▸ **YOUR GOAL**
From the entries below, copy every line that holds the word "history".

[Opening INPUT DATA section]

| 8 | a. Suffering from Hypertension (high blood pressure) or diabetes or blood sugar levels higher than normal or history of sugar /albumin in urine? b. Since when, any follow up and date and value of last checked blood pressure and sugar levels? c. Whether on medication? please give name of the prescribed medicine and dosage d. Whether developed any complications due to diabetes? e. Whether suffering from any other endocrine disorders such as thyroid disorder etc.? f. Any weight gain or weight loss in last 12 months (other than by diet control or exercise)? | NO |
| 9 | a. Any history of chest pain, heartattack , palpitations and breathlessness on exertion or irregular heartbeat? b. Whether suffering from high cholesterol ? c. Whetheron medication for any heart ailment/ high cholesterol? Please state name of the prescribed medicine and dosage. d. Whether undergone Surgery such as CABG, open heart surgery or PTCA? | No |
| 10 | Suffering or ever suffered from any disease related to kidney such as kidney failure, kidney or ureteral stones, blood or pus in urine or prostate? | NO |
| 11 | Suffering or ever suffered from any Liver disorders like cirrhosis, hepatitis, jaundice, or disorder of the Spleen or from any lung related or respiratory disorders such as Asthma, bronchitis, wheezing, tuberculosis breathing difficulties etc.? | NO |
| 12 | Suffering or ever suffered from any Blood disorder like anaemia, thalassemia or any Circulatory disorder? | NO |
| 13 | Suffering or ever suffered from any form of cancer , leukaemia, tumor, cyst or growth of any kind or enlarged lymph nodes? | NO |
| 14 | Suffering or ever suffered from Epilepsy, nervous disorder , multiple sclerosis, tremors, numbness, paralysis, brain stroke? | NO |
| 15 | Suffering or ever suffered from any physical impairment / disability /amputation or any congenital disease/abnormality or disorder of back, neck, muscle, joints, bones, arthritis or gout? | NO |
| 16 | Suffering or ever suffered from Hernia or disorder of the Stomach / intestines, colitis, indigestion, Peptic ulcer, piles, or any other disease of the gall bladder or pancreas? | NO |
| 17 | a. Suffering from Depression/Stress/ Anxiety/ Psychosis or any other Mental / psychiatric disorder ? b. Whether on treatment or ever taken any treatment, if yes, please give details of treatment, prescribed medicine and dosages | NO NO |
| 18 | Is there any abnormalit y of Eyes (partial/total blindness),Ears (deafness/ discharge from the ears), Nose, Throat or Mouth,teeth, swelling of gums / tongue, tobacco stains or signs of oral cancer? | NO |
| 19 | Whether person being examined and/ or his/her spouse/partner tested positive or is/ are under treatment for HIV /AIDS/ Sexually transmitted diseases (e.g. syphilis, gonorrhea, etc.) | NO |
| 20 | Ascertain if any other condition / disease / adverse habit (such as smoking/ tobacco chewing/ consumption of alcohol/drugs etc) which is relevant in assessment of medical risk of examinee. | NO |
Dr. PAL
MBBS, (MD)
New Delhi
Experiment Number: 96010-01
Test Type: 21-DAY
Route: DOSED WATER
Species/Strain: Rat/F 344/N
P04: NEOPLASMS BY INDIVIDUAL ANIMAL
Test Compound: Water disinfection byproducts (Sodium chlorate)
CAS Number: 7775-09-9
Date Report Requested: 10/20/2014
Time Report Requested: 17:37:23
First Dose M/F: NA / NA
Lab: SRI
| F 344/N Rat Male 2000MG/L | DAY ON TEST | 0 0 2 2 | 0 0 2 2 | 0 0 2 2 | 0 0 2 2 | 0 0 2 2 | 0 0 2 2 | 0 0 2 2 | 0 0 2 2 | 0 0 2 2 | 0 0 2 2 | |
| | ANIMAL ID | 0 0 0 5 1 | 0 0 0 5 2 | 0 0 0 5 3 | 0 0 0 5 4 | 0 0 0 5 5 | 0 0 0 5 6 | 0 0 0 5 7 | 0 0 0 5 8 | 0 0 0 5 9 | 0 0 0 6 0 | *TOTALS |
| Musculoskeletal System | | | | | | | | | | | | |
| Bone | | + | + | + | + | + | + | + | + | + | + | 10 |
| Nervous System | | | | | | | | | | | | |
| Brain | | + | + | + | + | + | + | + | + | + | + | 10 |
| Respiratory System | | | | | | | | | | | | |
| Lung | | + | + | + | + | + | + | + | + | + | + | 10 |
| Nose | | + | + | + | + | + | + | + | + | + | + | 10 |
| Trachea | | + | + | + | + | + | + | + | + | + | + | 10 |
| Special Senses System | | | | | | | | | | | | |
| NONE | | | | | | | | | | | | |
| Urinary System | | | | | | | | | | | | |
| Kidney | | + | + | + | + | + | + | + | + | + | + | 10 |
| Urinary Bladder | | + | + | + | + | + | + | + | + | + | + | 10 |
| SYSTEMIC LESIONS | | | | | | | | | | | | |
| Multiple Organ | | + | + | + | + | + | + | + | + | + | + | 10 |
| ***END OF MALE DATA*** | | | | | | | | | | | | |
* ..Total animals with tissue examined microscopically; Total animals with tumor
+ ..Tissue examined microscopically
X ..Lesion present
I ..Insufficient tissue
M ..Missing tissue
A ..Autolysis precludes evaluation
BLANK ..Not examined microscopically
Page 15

[Closing INPUT DATA section]

▸ **ANSWER AREA**
| 8 | a. Suffering from Hypertension (high blood pressure) or diabetes or blood sugar levels higher than normal or history of sugar /albumin in urine? b. Since when, any follow up and date and value of last checked blood pressure and sugar levels? c. Whether on medication? please give name of the prescribed medicine and dosage d. Whether developed any complications due to diabetes? e. Whether suffering from any other endocrine disorders such as thyroid disorder etc.? f. Any weight gain or weight loss in last 12 months (other than by diet control or exercise)? | NO |
| 9 | a. Any history of chest pain, heartattack , palpitations and breathlessness on exertion or irregular heartbeat? b. Whether suffering from high cholesterol ? c. Whetheron medication for any heart ailment/ high cholesterol? Please state name of the prescribed medicine and dosage. d. Whether undergone Surgery such as CABG, open heart surgery or PTCA? | No |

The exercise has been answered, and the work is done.